Looking for something else?
Lots of data still resides on tape. And, by all accounts, it can continue to “live” on tape for a long time to come, with little or no maintenance. That’s generally considered a good thing. However, when litigants come knocking – initiating the process of legal discovery – the longevity of tape and its tendency toward opacity (a lack of easily discernible file structure and indexing) can present IT with an abundance of headaches.
There are two tactics for reducing those headaches, experts say. One involves reducing discovery exposure in the first place and the other focuses on automating or offloading discovery-related tasks – so that your whole IT organization doesn’t have to stop what it’s doing to deal with a discovery crisis.
Dana Conneally, who previously ran the litigation unit of a large law firm and is now partner at Evidox Corp., a Boston, Mass.-based company that provides e-discovery services, said his company uses an Index Engines appliance to speed and automate discovery for clients. “Index Engines lets us plug in a tape to the appliance and it indexes every file and also dedupes.”
Evidox then attaches a unique ID to each document stored within the data of a client firm and, based on a keyword search and a date range, they can limit the data set and just pull out those files that are relevant.
Being able to use dedupe and search limiters is a great way to keep the cost of litigation down, Conneally said. “When we explain our costs to clients, we have to remind them that the most expensive part of the process is always the attorney review – and that is what we are trying to limit.”
DIY or hire?
Enterprise Strategy Group analyst Katey Woods said some companies have stored a lot of “stuff” that doesn’t have to be retained.

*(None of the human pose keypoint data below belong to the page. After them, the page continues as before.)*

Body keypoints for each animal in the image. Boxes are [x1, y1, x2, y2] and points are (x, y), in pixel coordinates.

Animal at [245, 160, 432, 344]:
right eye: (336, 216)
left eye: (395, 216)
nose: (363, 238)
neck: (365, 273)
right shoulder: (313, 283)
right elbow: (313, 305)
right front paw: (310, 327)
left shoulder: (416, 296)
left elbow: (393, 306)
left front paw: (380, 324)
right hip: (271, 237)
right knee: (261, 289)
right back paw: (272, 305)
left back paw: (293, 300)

“Many folks are hanging on to 30 years of tape and have then been hit by an employee lawsuit that delves into that tape and ends up costing them two quarters of profitability,” she said.
So, she suggests, maybe companies shouldn’t have that data “hanging around.” Woods said companies can become proactive by indexing the tapes they have, then figuring out what they have to keep, what they aren’t sure they need and what they know they can get rid of. “Then you can move that data to a formal archive or to a different tier of storage or simply get rid of it,” she said. In other words, simply archiving information is comparatively inexpensive. Dealing with a discovery request is not.
And in the short-term, she said the answer should be a service provider because your organization will have neither the bandwidth to handle the issue nor the wherewithal to invest in additional technology.
Indeed, noted Brian Dykstra, senior partner at Jones Dykstra and Associates, Inc., an e-discovery service company based in Columbia, Md., who said a product like Index Engines may be overkill for many tasks. “I feel they are too expensive for normal use due to their per-gigabyte pricing [and] because you may have a known number of tapes but an unknown number of gigabytes,” he said.
Furthermore, with a discovery process, the unknowns are almost a given, he added.
“We receive huge batches of tapes and cartridges from clients, sometimes with little or no information, so we have to do a lot of background research before we can start to look for data on the tapes,” Dykstra said. For instance, if you can determine anything about the date when the tape was created, what drive product it was created on, and the backup software in use at the time, Dykstra said it can save hours of work for the service firm.
And, even if no one in your organization knows, Dykstra said former employees are usually willing to help and provide those missing bits of information. Longer term, Dykstra said, it’s a good practice to keep track of your tapes and maintain basic information about when they were created and the nature of the data they contain.
It’s a relatively cheap “fix” that can save substantial costs later on, when or if litigants come knocking.